Amy shrunk closer to the wall, fearing to speak, for the voice was that of a young man, and a low laugh followed the words, as if the speaker found the situation amusing.
“Mortal, ghost or devil, I’ll find it,” exclaimed the voice, and stepping forward, a hand groped for and found her.
“Lottchen, is it thou? Little rogue, thou shalt pay dearly for leading me such a chase.”
As he spoke he drew the girl toward him, but with a faint cry, a vain effort to escape, Amy’s terror reached its climax, and spent with fatigue and excitement, she lost consciousness.
“Who the deuce is it, then? Lottchen never faints on a frolic. Some poor little girl lost in earnest. I must get her out of this gloomy place at once, and find her party afterward.”

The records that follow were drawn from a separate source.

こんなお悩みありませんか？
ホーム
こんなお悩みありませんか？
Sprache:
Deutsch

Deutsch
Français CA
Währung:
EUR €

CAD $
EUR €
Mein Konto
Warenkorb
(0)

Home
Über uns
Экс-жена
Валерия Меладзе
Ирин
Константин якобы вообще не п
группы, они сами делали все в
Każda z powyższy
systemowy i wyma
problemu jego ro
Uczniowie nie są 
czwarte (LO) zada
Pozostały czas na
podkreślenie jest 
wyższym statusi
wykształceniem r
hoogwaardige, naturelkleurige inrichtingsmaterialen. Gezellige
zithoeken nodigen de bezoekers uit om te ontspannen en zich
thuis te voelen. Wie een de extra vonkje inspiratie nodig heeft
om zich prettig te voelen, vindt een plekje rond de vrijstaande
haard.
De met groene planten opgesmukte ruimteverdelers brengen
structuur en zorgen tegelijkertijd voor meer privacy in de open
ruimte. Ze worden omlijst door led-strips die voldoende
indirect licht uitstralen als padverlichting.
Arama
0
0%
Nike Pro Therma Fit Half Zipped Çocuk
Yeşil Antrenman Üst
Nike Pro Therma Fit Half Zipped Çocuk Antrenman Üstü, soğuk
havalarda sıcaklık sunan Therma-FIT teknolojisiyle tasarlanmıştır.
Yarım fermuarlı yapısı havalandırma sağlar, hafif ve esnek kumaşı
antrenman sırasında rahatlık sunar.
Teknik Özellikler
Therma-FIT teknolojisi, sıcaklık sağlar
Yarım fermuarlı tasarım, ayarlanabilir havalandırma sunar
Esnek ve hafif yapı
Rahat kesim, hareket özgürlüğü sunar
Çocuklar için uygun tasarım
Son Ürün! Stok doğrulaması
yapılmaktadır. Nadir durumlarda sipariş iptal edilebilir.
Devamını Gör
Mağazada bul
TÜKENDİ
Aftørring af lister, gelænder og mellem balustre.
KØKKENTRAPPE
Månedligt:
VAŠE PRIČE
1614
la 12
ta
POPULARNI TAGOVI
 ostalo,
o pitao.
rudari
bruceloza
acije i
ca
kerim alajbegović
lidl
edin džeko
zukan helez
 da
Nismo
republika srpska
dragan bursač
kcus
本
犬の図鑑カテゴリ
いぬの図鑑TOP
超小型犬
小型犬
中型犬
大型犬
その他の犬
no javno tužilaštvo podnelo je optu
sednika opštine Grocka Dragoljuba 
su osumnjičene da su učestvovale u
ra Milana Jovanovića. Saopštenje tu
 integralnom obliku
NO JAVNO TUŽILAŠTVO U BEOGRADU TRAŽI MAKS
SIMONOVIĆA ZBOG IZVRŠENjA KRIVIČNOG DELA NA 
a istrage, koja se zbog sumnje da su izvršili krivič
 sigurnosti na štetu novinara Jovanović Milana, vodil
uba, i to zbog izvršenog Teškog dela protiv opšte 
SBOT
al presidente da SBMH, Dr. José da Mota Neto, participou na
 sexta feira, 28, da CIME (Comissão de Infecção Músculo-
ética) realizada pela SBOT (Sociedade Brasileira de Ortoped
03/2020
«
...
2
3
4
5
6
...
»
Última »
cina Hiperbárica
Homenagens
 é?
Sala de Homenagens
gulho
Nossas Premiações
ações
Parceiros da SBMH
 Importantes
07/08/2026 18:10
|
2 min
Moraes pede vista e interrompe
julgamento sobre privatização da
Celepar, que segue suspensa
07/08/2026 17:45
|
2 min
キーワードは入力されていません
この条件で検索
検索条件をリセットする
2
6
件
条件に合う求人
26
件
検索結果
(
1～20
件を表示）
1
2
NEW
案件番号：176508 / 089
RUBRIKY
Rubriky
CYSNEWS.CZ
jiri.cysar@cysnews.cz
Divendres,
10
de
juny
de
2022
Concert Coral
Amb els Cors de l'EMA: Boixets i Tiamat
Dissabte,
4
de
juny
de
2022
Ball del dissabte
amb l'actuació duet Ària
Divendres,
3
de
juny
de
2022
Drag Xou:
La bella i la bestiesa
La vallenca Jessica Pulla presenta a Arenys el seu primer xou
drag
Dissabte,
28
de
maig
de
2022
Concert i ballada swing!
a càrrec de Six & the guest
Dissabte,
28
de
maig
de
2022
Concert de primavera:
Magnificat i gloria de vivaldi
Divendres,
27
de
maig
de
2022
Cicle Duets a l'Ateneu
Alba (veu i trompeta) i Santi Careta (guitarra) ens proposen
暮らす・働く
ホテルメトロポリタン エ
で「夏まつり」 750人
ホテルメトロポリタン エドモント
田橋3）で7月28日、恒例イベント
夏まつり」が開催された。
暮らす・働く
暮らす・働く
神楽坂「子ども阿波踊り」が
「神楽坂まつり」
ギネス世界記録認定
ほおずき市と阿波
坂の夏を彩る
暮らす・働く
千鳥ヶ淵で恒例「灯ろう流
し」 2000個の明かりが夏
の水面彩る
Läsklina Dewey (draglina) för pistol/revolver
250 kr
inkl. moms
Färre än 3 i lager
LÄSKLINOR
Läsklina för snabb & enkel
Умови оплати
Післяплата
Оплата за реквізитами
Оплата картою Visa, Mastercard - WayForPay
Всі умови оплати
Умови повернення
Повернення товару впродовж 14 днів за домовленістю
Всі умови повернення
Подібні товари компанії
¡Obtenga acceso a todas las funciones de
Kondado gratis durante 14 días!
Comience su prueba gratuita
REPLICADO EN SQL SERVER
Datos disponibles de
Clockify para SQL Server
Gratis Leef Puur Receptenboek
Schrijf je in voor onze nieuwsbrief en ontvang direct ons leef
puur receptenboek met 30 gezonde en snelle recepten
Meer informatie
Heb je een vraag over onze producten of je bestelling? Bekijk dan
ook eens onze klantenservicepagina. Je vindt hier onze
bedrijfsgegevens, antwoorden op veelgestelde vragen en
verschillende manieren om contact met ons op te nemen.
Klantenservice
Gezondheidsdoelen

Lifting the slight figure in his arms, the young man hurried on, and soon came out through a shattered gateway into the shrubbery which surrounds the base of the castle.
Laying her on the grass, he gently chafed her hands, eying the pale, pretty face meantime with the utmost solicitude.
At his first glimpse of it he had started, smiled and made a gesture of pleasure and surprise, then gave himself entirely to the task of recovering the poor girl whom he had frightened out of her senses.
Very soon she looked up with dizzy eyes, and clasping her hands imploringly, cried, in English, like a bewildered child,—
“I am lost! Oh, take me to my uncle.”